I totally agree. In my class this year, my students and I used technology, and sure, we had fun projects, like “Tech Danger,” a music video exploring the role of technology in Frankenstein.

But the true power of technology in my classroom was less sexy. Here are three examples:

1. Google Docs. Many teachers see Google Docs as old-hat. Been there and done that. But Google Docs was crucial for my students’ writing. They drafted their essays, received feedback from me, a peer, and an online writing mentor, and reflected each week on their writing growth. Less time was wasted printing, waiting for feedback, and making improvements. Writing gets better with extensive practice, and Google Docs is the reason my students were able to complete 16 essays this year.

2. Mass texting. More and more teachers are using texting to communicate with their students and to build relationships. I used texting this year to extend the learning day. After all, five hours a week of class time is not enough to meet ambitious learning outcomes. Time after school and at home are imperative to accelerate learning. To encourage studying after hours, I used SmashText to send texts to all my students. Texting was a popular and effective intervention for my students, who appreciated the reminders and words of encouragement.

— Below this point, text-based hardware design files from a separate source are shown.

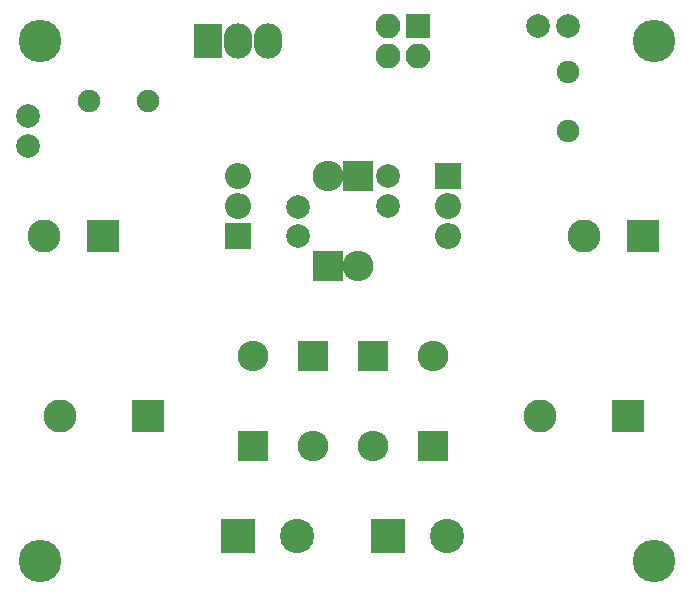
<source format=gts>
G04 #@! TF.FileFunction,Soldermask,Top*
%FSLAX46Y46*%
G04 Gerber Fmt 4.6, Leading zero omitted, Abs format (unit mm)*
G04 Created by KiCad (PCBNEW 4.0.6) date 11/03/19 09:37:08*
%MOMM*%
%LPD*%
G01*
G04 APERTURE LIST*
%ADD10C,0.100000*%
%ADD11C,3.600000*%
%ADD12R,2.800000X2.800000*%
%ADD13C,2.800000*%
%ADD14C,2.000000*%
%ADD15R,2.600000X2.600000*%
%ADD16O,2.600000X2.600000*%
%ADD17R,2.200000X2.200000*%
%ADD18O,2.200000X2.200000*%
%ADD19R,2.900000X2.900000*%
%ADD20C,2.900000*%
%ADD21C,1.901140*%
%ADD22R,2.400000X3.000000*%
%ADD23O,2.400000X3.000000*%
%ADD24R,2.100000X2.100000*%
%ADD25O,2.100000X2.100000*%
G04 APERTURE END LIST*
D10*
D11*
X86000000Y-190000000D03*
X86000000Y-146000000D03*
X34000000Y-146000000D03*
X34000000Y-190000000D03*
D12*
X43180000Y-177800000D03*
D13*
X35680000Y-177800000D03*
D12*
X83820000Y-177800000D03*
D13*
X76320000Y-177800000D03*
D14*
X55880000Y-162560000D03*
X55880000Y-160060000D03*
X63500000Y-157480000D03*
X63500000Y-159980000D03*
D12*
X39370000Y-162560000D03*
D13*
X34370000Y-162560000D03*
D12*
X85090000Y-162560000D03*
D13*
X80090000Y-162560000D03*
D14*
X33020000Y-152400000D03*
X33020000Y-154900000D03*
X76200000Y-144780000D03*
X78700000Y-144780000D03*
D15*
X57150000Y-172720000D03*
D16*
X57150000Y-180340000D03*
D15*
X52070000Y-180340000D03*
D16*
X52070000Y-172720000D03*
D15*
X62230000Y-172720000D03*
D16*
X62230000Y-180340000D03*
D15*
X67310000Y-180340000D03*
D16*
X67310000Y-172720000D03*
D15*
X58420000Y-165100000D03*
D16*
X58420000Y-157480000D03*
D15*
X60960000Y-157480000D03*
D16*
X60960000Y-165100000D03*
D17*
X50800000Y-162560000D03*
D18*
X50800000Y-160020000D03*
X50800000Y-157480000D03*
D17*
X68580000Y-157480000D03*
D18*
X68580000Y-160020000D03*
X68580000Y-162560000D03*
D19*
X50800000Y-187960000D03*
D20*
X55800000Y-187960000D03*
D19*
X63500000Y-187960000D03*
D20*
X68500000Y-187960000D03*
D21*
X38140640Y-151130000D03*
X43139360Y-151130000D03*
X78740000Y-148630640D03*
X78740000Y-153629360D03*
D22*
X48260000Y-146050000D03*
D23*
X50800000Y-146050000D03*
X53340000Y-146050000D03*
D24*
X66040000Y-144780000D03*
D25*
X66040000Y-147320000D03*
X63500000Y-144780000D03*
X63500000Y-147320000D03*
M02*

</source>
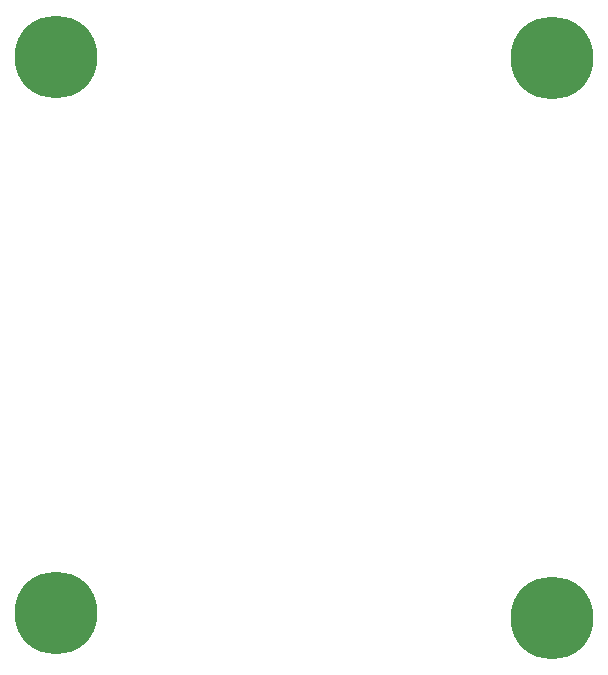
<source format=gko>
G04 Layer_Color=16711935*
%FSLAX44Y44*%
%MOMM*%
G71*
G01*
G75*
%ADD53C,7.0000*%
D53*
X784250Y468500D02*
D03*
X784000Y939070D02*
D03*
X1204250Y938750D02*
D03*
Y464570D02*
D03*
M02*

</source>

3. Class Blog. Teachers have had websites for years, usually to share information, but few have opened them up to their students as shared learning spaces. (My favorite is “Word Choices.”) Last year, I decided to let my students post to iseroma.com however and whenever they wanted, not just for assignments and projects. This decision built classroom community and gave students an authentic space for their work. It made my students’ work and thinking more real and more public.

I’m pretty happy with how technology in my classroom materialized this year. For technology to be useful, it must take hold; in other words, students must return to the same tools over and over again, rather than just one time.

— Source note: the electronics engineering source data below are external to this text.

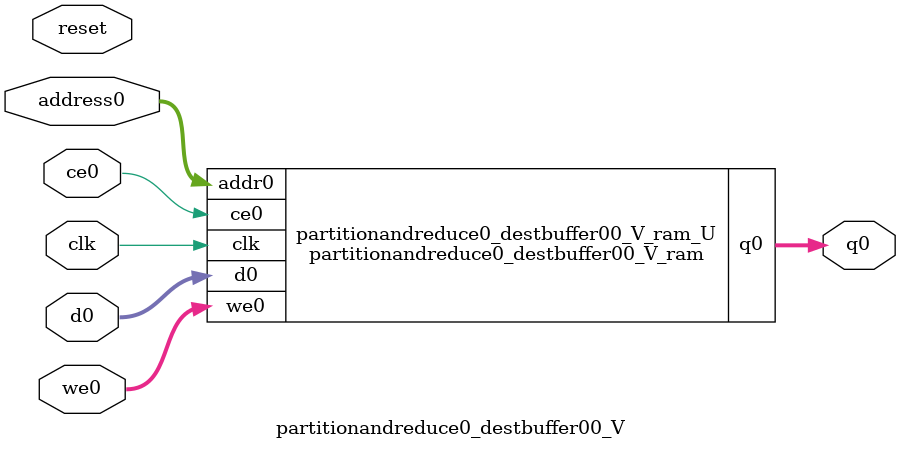
<source format=v>
`timescale 1 ns / 1 ps
module partitionandreduce0_destbuffer00_V_ram (addr0, ce0, d0, we0, q0,  clk);

parameter DWIDTH = 512;
parameter AWIDTH = 12;
parameter MEM_SIZE = 2112;
parameter COL_WIDTH = 8;
parameter NUM_COL = (DWIDTH/COL_WIDTH);

input[AWIDTH-1:0] addr0;
input ce0;
input[DWIDTH-1:0] d0;
input [NUM_COL-1:0] we0;
output reg[DWIDTH-1:0] q0;
input clk;

(* ram_style = "block" *)reg [DWIDTH-1:0] ram[0:MEM_SIZE-1];



genvar i;

generate
    for (i=0;i<NUM_COL;i=i+1) begin
        always @(posedge clk) begin
            if (ce0) begin
                if (we0[i]) begin
                    ram[addr0][i*COL_WIDTH +: COL_WIDTH] <= d0[i*COL_WIDTH +: COL_WIDTH]; 
                end
                q0[i*COL_WIDTH +: COL_WIDTH] <= ram[addr0][i*COL_WIDTH +: COL_WIDTH];
            end
        end
    end
endgenerate


endmodule

`timescale 1 ns / 1 ps
module partitionandreduce0_destbuffer00_V(
    reset,
    clk,
    address0,
    ce0,
    we0,
    d0,
    q0);

parameter DataWidth = 32'd512;
parameter AddressRange = 32'd2112;
parameter AddressWidth = 32'd12;
input reset;
input clk;
input[AddressWidth - 1:0] address0;
input ce0;
input[DataWidth/8 - 1:0] we0;
input[DataWidth - 1:0] d0;
output[DataWidth - 1:0] q0;



partitionandreduce0_destbuffer00_V_ram partitionandreduce0_destbuffer00_V_ram_U(
    .clk( clk ),
    .addr0( address0 ),
    .ce0( ce0 ),
    .we0( we0 ),
    .d0( d0 ),
    .q0( q0 ));

endmodule


</source>
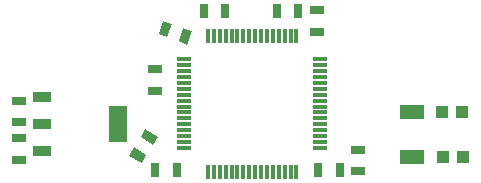
<source format=gbr>
G04 EAGLE Gerber X2 export*
G04 #@! %TF.Part,Single*
G04 #@! %TF.FileFunction,Paste,Top*
G04 #@! %TF.FilePolarity,Positive*
G04 #@! %TF.GenerationSoftware,Autodesk,EAGLE,8.6.0*
G04 #@! %TF.CreationDate,2018-03-03T07:32:50Z*
G75*
%MOMM*%
%FSLAX34Y34*%
%LPD*%
%AMOC8*
5,1,8,0,0,1.08239X$1,22.5*%
G01*
%ADD10R,1.100000X1.000000*%
%ADD11R,0.800000X1.200000*%
%ADD12R,1.200000X0.800000*%
%ADD13R,1.200000X0.300000*%
%ADD14R,0.300000X1.200000*%
%ADD15R,2.000000X1.300000*%
%ADD16R,1.600200X0.838200*%
%ADD17R,1.600200X3.098800*%


D10*
X480520Y132989D03*
X497520Y132989D03*
X481491Y95118D03*
X498491Y95118D03*
D11*
X359018Y218477D03*
X341018Y218477D03*
D12*
X237992Y151009D03*
X237992Y169009D03*
D11*
X376001Y84012D03*
X394001Y84012D03*
D12*
X375024Y218995D03*
X375024Y200995D03*
D11*
X238008Y83993D03*
X256008Y83993D03*
X279004Y218003D03*
X297004Y218003D03*
G36*
X248253Y196052D02*
X240737Y198788D01*
X244841Y210064D01*
X252357Y207328D01*
X248253Y196052D01*
G37*
G36*
X265168Y189896D02*
X257652Y192632D01*
X261756Y203908D01*
X269272Y201172D01*
X265168Y189896D01*
G37*
G36*
X230505Y96609D02*
X226337Y89781D01*
X216095Y96033D01*
X220263Y102861D01*
X230505Y96609D01*
G37*
G36*
X239883Y111973D02*
X235715Y105145D01*
X225473Y111397D01*
X229641Y118225D01*
X239883Y111973D01*
G37*
D12*
X410008Y101019D03*
X410008Y83019D03*
D13*
X377514Y137488D03*
X377514Y142488D03*
X377514Y147488D03*
X377514Y132488D03*
X377514Y127488D03*
X377514Y122488D03*
X377514Y117488D03*
X377514Y112488D03*
X377514Y102488D03*
X377514Y107488D03*
X377514Y152488D03*
X377514Y157488D03*
X377514Y162488D03*
X377514Y167488D03*
X377514Y172488D03*
X377514Y177488D03*
D14*
X322514Y197488D03*
X327514Y197488D03*
X332514Y197488D03*
X337514Y197488D03*
X342514Y197488D03*
X347514Y197488D03*
X352514Y197488D03*
X357514Y197488D03*
X317514Y197488D03*
X312514Y197488D03*
X307514Y197488D03*
X302514Y197488D03*
X297514Y197488D03*
X292514Y197488D03*
X287514Y197488D03*
X282514Y197488D03*
D13*
X262514Y137488D03*
X262514Y142488D03*
X262514Y147488D03*
X262514Y132488D03*
X262514Y127488D03*
X262514Y122488D03*
X262514Y117488D03*
X262514Y112488D03*
X262514Y102488D03*
X262514Y107488D03*
X262514Y152488D03*
X262514Y157488D03*
X262514Y162488D03*
X262514Y167488D03*
X262514Y172488D03*
X262514Y177488D03*
D14*
X322514Y82488D03*
X327514Y82488D03*
X332514Y82488D03*
X337514Y82488D03*
X342514Y82488D03*
X347514Y82488D03*
X352514Y82488D03*
X357514Y82488D03*
X317514Y82488D03*
X312514Y82488D03*
X307514Y82488D03*
X302514Y82488D03*
X297514Y82488D03*
X292514Y82488D03*
X287514Y82488D03*
X282514Y82488D03*
D15*
X455001Y95002D03*
X455001Y133002D03*
D12*
X122200Y142100D03*
X122200Y124100D03*
X122300Y92500D03*
X122300Y110500D03*
D16*
X141996Y146000D03*
X141996Y123000D03*
X141996Y100000D03*
D17*
X206004Y123000D03*
M02*

</source>
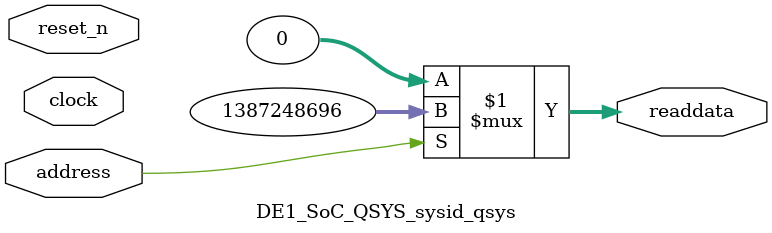
<source format=v>

`timescale 1ns / 1ps
// synthesis translate_on

// turn off superfluous verilog processor warnings 
// altera message_level Level1 
// altera message_off 10034 10035 10036 10037 10230 10240 10030 

module DE1_SoC_QSYS_sysid_qsys (
               // inputs:
                address,
                clock,
                reset_n,

               // outputs:
                readdata
             )
;

  output  [ 31: 0] readdata;
  input            address;
  input            clock;
  input            reset_n;

  wire    [ 31: 0] readdata;
  //control_slave, which is an e_avalon_slave
  assign readdata = address ? 1387248696 : 0;

endmodule




</source>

Next year, I hope to expand my use of technology, this time to improve reading. I’m looking at using ipadio or Evernote to record think-alouds and text-based discussions. Capturing students’ annotations will also be important. If they’re on paper, I can just snap a picture. But I’m also thinking of using Google Docs or Diigo (my favorite, though clunky) or another annotation tool (they aren’t that good, actually) to promote a sense of shared reading and thinking.

Please let me know what you think. How do you use technology in the classroom? 

ipadio is a great phonecasting service

 

 My friend Wil helped me find ipadio, a wonderful, free phonecasting service that I plan on using next year with my students. (Thanks, Wil!)

Phonecasting is a fancy word for podcasting. The only difference is that you use your phone and call up a number to record your voice, instead of using a microphone and computer.

The advantage of phonecasting for teachers and students is that it is way easier than podcasting. Students can record their voice anywhere — from their home, in a car, and even from your classroom.

This year, I had students record phonecasts and post them to iseroma.com, my class blog (check it out!), using Google Voice. It worked well, except I had to manually post each of my student’s podcasts to my website. This took forever.

ipadio does the same thing but also posts your phonecast automatically online. That means I can have my students call in, record their phonecast, and within seconds, their thoughts are published on iseroma.com.

Next year, I’ll use ipadio to make reading more public. Reading is too private, too internal. Socratic seminars are a good way to assess how students are reading, but they don’t hone in on the reading process itself.

I’ll have students do think-alouds while reading a new text live. With ipadio, they’ll record the cognitive reading strategies they employ. As a class, we’ll be able to compare and contrast what different readers  do when they get stuck. We’ll also be able to see how various readers bring different prior knowledge to a new text and what connections we make.

Even more compelling, students will be able to track their growth as readers because all of their ipadio phonecasts will be saved automatically.